Recorded data:
"""

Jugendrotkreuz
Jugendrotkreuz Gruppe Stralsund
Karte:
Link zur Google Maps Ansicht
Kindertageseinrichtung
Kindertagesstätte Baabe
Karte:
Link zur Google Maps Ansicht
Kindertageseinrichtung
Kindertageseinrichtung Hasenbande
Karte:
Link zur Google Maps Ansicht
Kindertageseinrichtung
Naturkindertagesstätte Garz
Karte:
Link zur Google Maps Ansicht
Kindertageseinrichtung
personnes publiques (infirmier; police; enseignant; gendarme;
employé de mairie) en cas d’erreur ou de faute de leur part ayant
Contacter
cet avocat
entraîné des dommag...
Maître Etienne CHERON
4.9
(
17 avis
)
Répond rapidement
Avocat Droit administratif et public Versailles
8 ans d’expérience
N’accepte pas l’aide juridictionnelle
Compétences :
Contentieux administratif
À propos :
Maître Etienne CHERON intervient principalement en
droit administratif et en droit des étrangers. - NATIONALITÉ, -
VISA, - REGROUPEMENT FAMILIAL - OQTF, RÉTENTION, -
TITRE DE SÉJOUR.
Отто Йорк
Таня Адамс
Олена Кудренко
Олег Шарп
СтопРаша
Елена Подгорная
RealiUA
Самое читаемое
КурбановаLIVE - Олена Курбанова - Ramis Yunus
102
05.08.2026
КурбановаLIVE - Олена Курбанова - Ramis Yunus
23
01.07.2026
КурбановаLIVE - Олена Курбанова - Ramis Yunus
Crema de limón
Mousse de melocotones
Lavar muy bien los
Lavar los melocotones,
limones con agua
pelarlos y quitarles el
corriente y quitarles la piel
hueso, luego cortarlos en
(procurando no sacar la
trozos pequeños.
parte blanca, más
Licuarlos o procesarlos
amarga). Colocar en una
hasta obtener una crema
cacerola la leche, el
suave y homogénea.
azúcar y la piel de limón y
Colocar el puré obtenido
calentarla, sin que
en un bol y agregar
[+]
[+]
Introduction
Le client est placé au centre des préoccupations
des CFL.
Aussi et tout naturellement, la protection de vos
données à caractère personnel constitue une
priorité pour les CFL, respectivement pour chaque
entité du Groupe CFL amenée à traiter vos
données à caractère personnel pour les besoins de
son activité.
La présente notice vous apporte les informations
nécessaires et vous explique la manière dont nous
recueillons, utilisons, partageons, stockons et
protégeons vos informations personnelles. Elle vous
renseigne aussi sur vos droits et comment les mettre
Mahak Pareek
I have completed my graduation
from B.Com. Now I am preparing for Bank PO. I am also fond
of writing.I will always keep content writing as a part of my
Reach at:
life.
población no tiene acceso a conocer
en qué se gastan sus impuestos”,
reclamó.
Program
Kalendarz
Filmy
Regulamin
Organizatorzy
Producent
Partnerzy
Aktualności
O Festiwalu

"""

• Exercise directions
Print every line of the records exactly. Omit nothing.

• Written response
Jugendrotkreuz
Jugendrotkreuz Gruppe Stralsund
Karte:
Link zur Google Maps Ansicht
Kindertageseinrichtung
Kindertagesstätte Baabe
Karte:
Link zur Google Maps Ansicht
Kindertageseinrichtung
Kindertageseinrichtung Hasenbande
Karte:
Link zur Google Maps Ansicht
Kindertageseinrichtung
Naturkindertagesstätte Garz
Karte:
Link zur Google Maps Ansicht
Kindertageseinrichtung
personnes publiques (infirmier; police; enseignant; gendarme;
employé de mairie) en cas d’erreur ou de faute de leur part ayant
Contacter
cet avocat
entraîné des dommag...
Maître Etienne CHERON
4.9
(
17 avis
)
Répond rapidement
Avocat Droit administratif et public Versailles
8 ans d’expérience
N’accepte pas l’aide juridictionnelle
Compétences :
Contentieux administratif
À propos :
Maître Etienne CHERON intervient principalement en
droit administratif et en droit des étrangers. - NATIONALITÉ, -
VISA, - REGROUPEMENT FAMILIAL - OQTF, RÉTENTION, -
TITRE DE SÉJOUR.
Отто Йорк
Таня Адамс
Олена Кудренко
Олег Шарп
СтопРаша
Елена Подгорная
RealiUA
Самое читаемое
КурбановаLIVE - Олена Курбанова - Ramis Yunus
102
05.08.2026
КурбановаLIVE - Олена Курбанова - Ramis Yunus
23
01.07.2026
КурбановаLIVE - Олена Курбанова - Ramis Yunus
Crema de limón
Mousse de melocotones
Lavar muy bien los
Lavar los melocotones,
limones con agua
pelarlos y quitarles el
corriente y quitarles la piel
hueso, luego cortarlos en
(procurando no sacar la
trozos pequeños.
parte blanca, más
Licuarlos o procesarlos
amarga). Colocar en una
hasta obtener una crema
cacerola la leche, el
suave y homogénea.
azúcar y la piel de limón y
Colocar el puré obtenido
calentarla, sin que
en un bol y agregar
[+]
[+]
Introduction
Le client est placé au centre des préoccupations
des CFL.
Aussi et tout naturellement, la protection de vos
données à caractère personnel constitue une
priorité pour les CFL, respectivement pour chaque
entité du Groupe CFL amenée à traiter vos
données à caractère personnel pour les besoins de
son activité.
La présente notice vous apporte les informations
nécessaires et vous explique la manière dont nous
recueillons, utilisons, partageons, stockons et
protégeons vos informations personnelles. Elle vous
renseigne aussi sur vos droits et comment les mettre
Mahak Pareek
I have completed my graduation
from B.Com. Now I am preparing for Bank PO. I am also fond
of writing.I will always keep content writing as a part of my
Reach at:
life.
población no tiene acceso a conocer
en qué se gastan sus impuestos”,
reclamó.
Program
Kalendarz
Filmy
Regulamin
Organizatorzy
Producent
Partnerzy
Aktualności
O Festiwalu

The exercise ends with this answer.